Items from a data source
● ● ●

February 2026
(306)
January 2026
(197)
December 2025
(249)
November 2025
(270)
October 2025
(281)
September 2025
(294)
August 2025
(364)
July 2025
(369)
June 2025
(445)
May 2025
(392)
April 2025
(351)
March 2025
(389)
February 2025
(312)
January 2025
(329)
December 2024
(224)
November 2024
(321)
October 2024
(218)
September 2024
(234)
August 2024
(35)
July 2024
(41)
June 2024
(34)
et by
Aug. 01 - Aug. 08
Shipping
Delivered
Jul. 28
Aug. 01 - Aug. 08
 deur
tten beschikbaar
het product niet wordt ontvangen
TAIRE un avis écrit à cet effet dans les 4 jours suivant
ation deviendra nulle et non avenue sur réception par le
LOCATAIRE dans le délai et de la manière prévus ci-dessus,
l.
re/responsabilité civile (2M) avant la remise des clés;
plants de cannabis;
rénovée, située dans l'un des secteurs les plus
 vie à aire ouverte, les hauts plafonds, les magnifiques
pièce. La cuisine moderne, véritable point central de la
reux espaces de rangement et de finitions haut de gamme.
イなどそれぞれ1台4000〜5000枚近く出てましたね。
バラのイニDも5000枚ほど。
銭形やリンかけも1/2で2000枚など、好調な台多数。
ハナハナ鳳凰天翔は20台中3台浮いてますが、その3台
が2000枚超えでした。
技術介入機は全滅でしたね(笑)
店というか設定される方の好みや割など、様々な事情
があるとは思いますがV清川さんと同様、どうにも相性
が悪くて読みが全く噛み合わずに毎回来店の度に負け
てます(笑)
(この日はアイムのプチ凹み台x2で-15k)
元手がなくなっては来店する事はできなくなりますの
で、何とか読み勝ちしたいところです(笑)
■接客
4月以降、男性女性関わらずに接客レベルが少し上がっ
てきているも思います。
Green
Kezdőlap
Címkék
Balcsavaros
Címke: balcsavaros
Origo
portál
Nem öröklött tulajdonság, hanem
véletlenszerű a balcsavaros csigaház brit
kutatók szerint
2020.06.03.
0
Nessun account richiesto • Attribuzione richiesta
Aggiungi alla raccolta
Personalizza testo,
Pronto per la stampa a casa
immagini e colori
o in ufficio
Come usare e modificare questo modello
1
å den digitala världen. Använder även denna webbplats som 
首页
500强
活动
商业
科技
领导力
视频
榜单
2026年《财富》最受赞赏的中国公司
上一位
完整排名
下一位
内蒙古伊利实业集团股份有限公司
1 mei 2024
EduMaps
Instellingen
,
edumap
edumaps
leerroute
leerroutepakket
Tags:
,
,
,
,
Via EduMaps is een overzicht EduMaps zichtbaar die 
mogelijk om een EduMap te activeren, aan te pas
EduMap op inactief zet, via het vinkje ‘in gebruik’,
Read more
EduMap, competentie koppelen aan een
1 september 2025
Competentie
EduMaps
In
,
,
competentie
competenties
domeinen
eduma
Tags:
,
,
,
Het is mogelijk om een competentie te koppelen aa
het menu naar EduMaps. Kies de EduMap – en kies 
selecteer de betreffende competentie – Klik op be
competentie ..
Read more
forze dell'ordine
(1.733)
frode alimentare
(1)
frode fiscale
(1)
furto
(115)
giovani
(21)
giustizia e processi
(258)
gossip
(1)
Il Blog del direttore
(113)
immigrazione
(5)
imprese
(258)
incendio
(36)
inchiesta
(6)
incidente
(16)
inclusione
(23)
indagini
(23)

● ● ●

▶ _TASK GOAL_
Update the rows from the start through the line with "October 2024", replacing "September" with "Sept." and leaving everything else the same.

▶ _OUTPUT_
February 2026
(306)
January 2026
(197)
December 2025
(249)
November 2025
(270)
October 2025
(281)
Sept. 2025
(294)
August 2025
(364)
July 2025
(369)
June 2025
(445)
May 2025
(392)
April 2025
(351)
March 2025
(389)
February 2025
(312)
January 2025
(329)
December 2024
(224)
November 2024
(321)
October 2024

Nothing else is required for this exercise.